Overview
DeepSeek-R1-Distill-Qwen-14B Overview
This model is a 14 billion parameter distilled version of DeepSeek AI's DeepSeek-R1, built upon the Qwen2.5 architecture. DeepSeek-R1 itself is a 671 billion total parameter (37 billion activated) Mixture-of-Experts (MoE) model, developed through large-scale reinforcement learning (RL) to excel in reasoning tasks without initial supervised fine-tuning (SFT).
Key Capabilities
- Reasoning Distillation: Leverages reasoning patterns from the larger DeepSeek-R1 model, demonstrating that complex reasoning can be effectively transferred to smaller models.
- Enhanced Performance: Achieves strong results across various benchmarks, particularly in math (AIME 2024 pass@1: 69.7, MATH-500 pass@1: 93.9) and coding (LiveCodeBench pass@1: 53.1, CodeForces rating: 1481), often outperforming models like GPT-4o-0513 and Claude-3.5-Sonnet-1022 in specific reasoning metrics.

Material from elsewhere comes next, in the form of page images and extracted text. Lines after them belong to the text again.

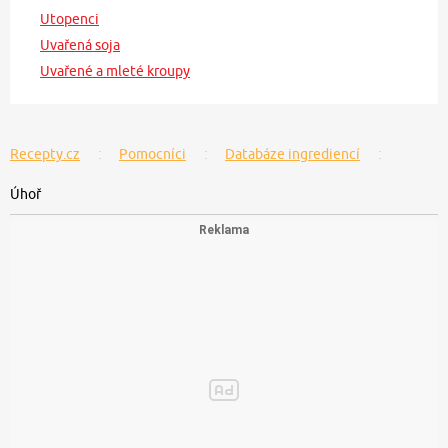
Utopenci
Uvařená soja
Uvařené a mleté kroupy
Recepty.cz
Pomocníci
Databáze ingrediencí
Úhoř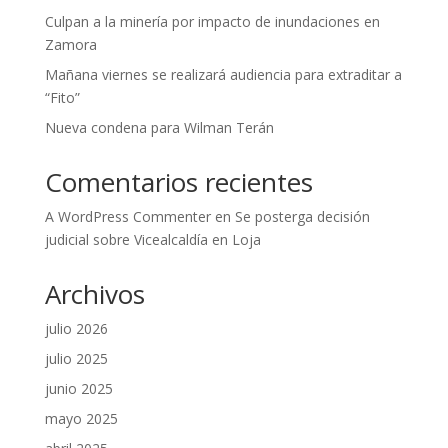
Culpan a la minería por impacto de inundaciones en
Zamora
Mañana viernes se realizará audiencia para extraditar a
“Fito”
Nueva condena para Wilman Terán
Comentarios recientes
A WordPress Commenter
en
Se posterga decisión
judicial sobre Vicealcaldía en Loja
Archivos
julio 2026
julio 2025
junio 2025
mayo 2025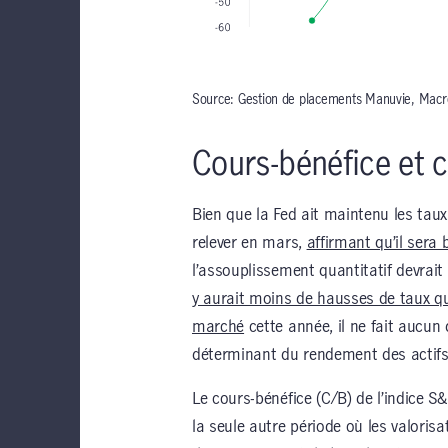
Source: Gestion de placements Manuvie, Mac
Cours-bénéfice et c
Bien que la Fed ait maintenu les taux 
relever en mars,
affirmant qu’il sera 
l’assouplissement quantitatif devrai
y aurait moins de hausses de taux qu
marché
cette année, il ne fait aucun
déterminant du rendement des actif
Le cours-bénéfice (C/B) de l’indice S
la seule autre période où les valorisa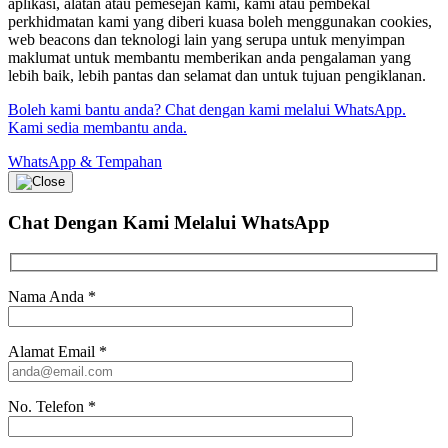
aplikasi, alatan atau pemesejan kami, kami atau pembekal
perkhidmatan kami yang diberi kuasa boleh menggunakan cookies,
web beacons dan teknologi lain yang serupa untuk menyimpan
maklumat untuk membantu memberikan anda pengalaman yang
lebih baik, lebih pantas dan selamat dan untuk tujuan pengiklanan.
Boleh kami bantu anda? Chat dengan kami melalui WhatsApp.
Kami sedia membantu anda.
WhatsApp & Tempahan
Chat Dengan Kami
Melalui WhatsApp
Nama Anda
*
Alamat Email
*
No. Telefon
*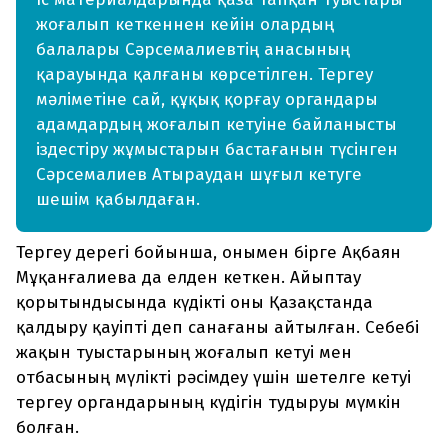
жоғалып кеткеннен кейін олардың
балалары Сәрсемалиевтің анасының
қарауында қалғаны көрсетілген. Тергеу
мәліметіне сай, құқық қорғау органдары
адамдардың жоғалып кетуіне байланысты
іздестіру жұмыстарын бастағанын түсінген
Сәрсемалиев Атыраудан шұғыл кетуге
шешім қабылдаған.
Тергеу дерегі бойынша, онымен бірге Ақбаян
Мұқанғалиева да елден кеткен. Айыптау
қорытындысында күдікті оны Қазақстанда
қалдыру қауіпті деп санағаны айтылған. Себебі
жақын туыстарының жоғалып кетуі мен
отбасының мүлікті рәсімдеу үшін шетелге кетуі
тергеу органдарының күдігін тудыруы мүмкін
болған.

- Qwen2.5 Base: Built on the Qwen2.5 series, inheriting its foundational language understanding and generation capabilities.
- Extended Context: Supports a context length of 32768 tokens, suitable for processing longer inputs and complex problem descriptions.
Good For
- Reasoning-Intensive Applications: Ideal for tasks requiring strong logical deduction, problem-solving, and chain-of-thought generation.
- Math and Code Generation: Excels in mathematical problem-solving and code-related benchmarks, making it suitable for technical domains.
- Resource-Efficient Deployment: As a distilled model, it offers a more efficient alternative to larger models while retaining significant reasoning prowess, making it suitable for environments with computational constraints.
- Research and Development: Provides a valuable open-source resource for further research into model distillation and reasoning capabilities.